Two key discoveries initiated the research I’ve conducted with the help of the Rappaport Foundation. The first is that one of the earliest abnormalities in brains of individuals with AD is found in their endosomes, which are the structures that enable substances to enter cells and circulate from one structure to the other. The second discovery is that AD involves pathways that can lead to a specific form of cell death called apoptosis, the genetically programmed cell death that limits cell life span, which may be regulated through the amyloid precursor protein (APP), the source of the brain plaques that are the hallmark of AD.
I hypothesized, based on these and other findings, that the interaction between APP and APP-BP1, which is an APP binding protein, may normally play a role in endocytosis, and when APP signaling goes awry, as we hypothesize happens when genetic Alzheimer mutations of APP occur, the interaction between the two proteins leads to over-activation and sustained stimulation of the endocytic process. This over-activation could play a role in the brain changes observed in AD.
During the course of the study I was able to show ways to rescue neurons from death by changing the activity of endosomal proteins along this pathway that is activated by interaction between APP and APP-BP1. The significance of these findings is two-fold. On the one hand, it validates previous findings of endosomal abnormalities in AD as being part of the causal chain of events leading to neurodegeneration, and on the other hand, it suggests that intervening in those steps in the pathway resulting in abnormal endocytosis may positively affect the fate of neurons in the disease. I was able to show further the specificity of the pathway, by demonstrating that blocking other proteins involved in endocytosis does not inhibit the cell death.

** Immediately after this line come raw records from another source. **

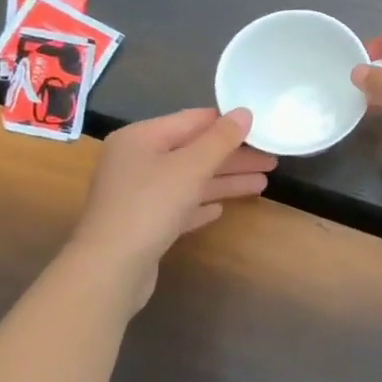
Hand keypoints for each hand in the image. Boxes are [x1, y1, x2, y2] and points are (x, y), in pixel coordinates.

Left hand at [68, 108, 274, 300]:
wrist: (110, 269)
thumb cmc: (150, 206)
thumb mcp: (190, 167)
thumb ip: (220, 139)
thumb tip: (245, 112)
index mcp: (141, 138)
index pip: (192, 120)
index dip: (228, 124)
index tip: (261, 128)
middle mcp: (136, 161)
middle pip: (193, 152)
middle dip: (233, 157)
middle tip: (271, 160)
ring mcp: (137, 194)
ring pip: (190, 180)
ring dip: (225, 181)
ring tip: (263, 184)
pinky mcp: (143, 224)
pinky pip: (179, 207)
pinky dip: (201, 204)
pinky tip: (221, 210)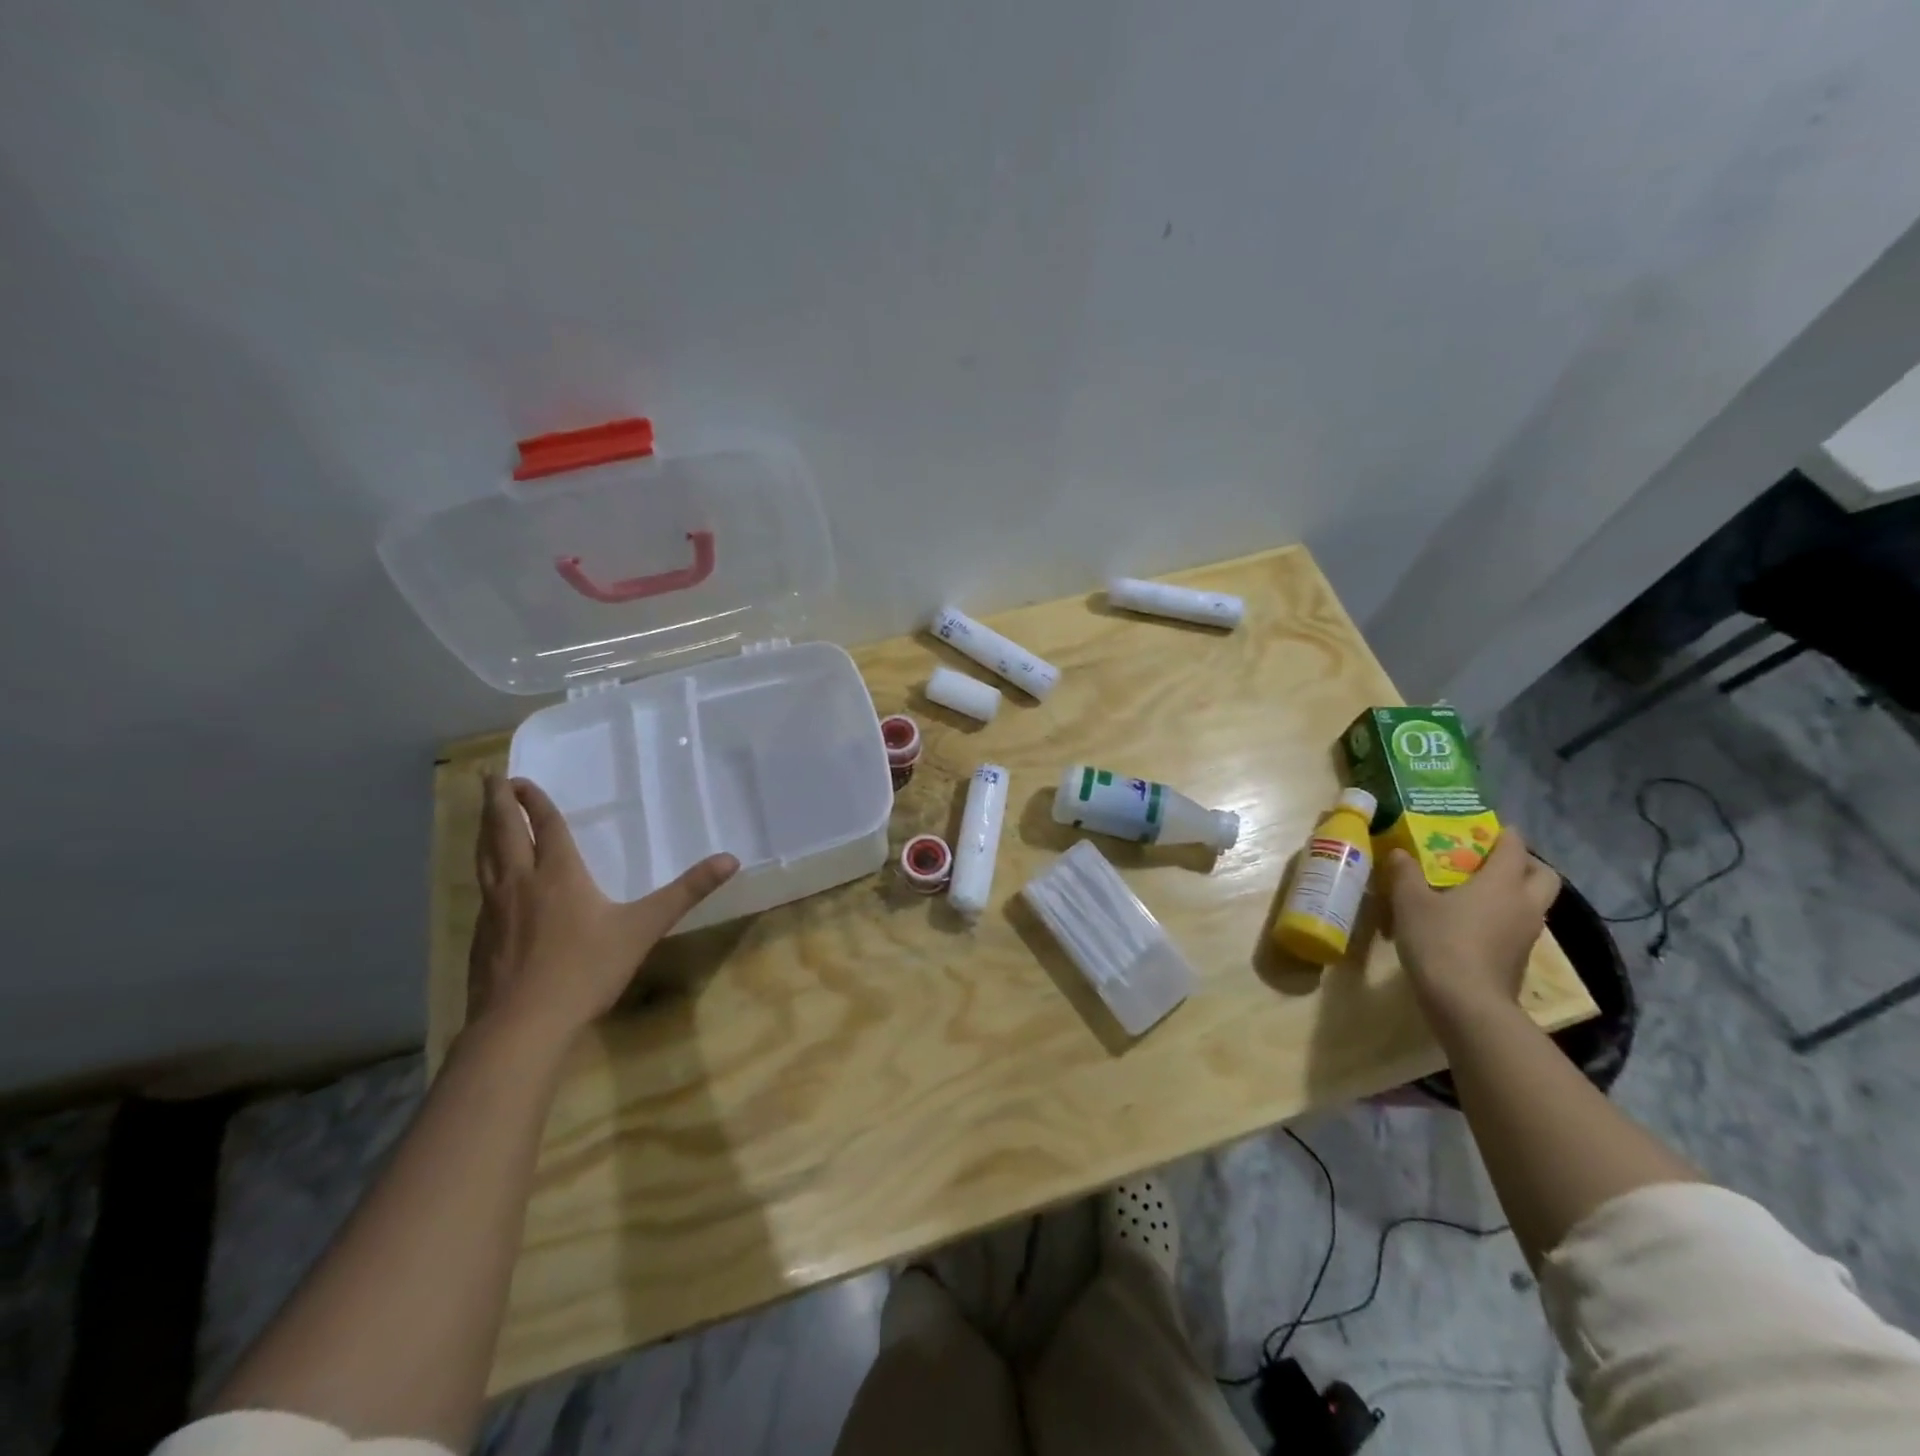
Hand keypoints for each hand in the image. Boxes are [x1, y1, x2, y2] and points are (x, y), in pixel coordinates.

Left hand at [467, 775, 738, 1040]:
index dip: (534, 801)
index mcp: (558, 874)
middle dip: (496, 802)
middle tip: (490, 777)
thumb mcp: (644, 927)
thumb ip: (686, 892)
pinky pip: (481, 889)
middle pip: (502, 832)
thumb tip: (731, 859)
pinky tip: (489, 881)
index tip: (521, 779)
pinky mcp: (480, 937)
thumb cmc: (586, 970)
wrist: (521, 1025)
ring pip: (484, 858)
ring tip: (482, 815)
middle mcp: (521, 882)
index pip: (544, 826)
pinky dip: (483, 869)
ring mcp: (494, 910)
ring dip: (483, 830)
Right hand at [1385, 829, 1559, 1020]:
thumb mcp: (1410, 902)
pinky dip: (1505, 916)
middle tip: (1490, 860)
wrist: (1465, 1001)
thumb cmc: (1439, 940)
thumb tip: (1400, 852)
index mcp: (1502, 882)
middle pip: (1543, 874)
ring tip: (1478, 890)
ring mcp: (1527, 933)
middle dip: (1523, 862)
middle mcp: (1524, 903)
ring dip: (1515, 891)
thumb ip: (1406, 873)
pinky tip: (1474, 921)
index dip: (1503, 833)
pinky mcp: (1520, 957)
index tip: (1486, 826)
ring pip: (1534, 901)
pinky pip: (1520, 924)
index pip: (1514, 846)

Through further data collection and research into the causes and potential prevention of cell death, my work as a Rappaport fellow has had significant implications in terms of our understanding of the processes of neurodegeneration occurring in the disease. My work shed light on one of the missing pieces of the puzzle in AD – the connection between abnormal processes of endocytosis and signaling through the APP pathway.
Not only did my experiments yield promising results, but this fellowship enabled me, within one year, to successfully develop this new field of research in AD. In addition, as a result of the data obtained and the further hypotheses stemming from it, I am seeking further collaborations with scientists in the Boston area focusing on different aspects of AD in order to assume a more integrated approach toward research in AD. This research has given me the opportunity to broaden my scientific knowledge as well as my methodological expertise, and has motivated me to proceed and further elaborate on this particular research project.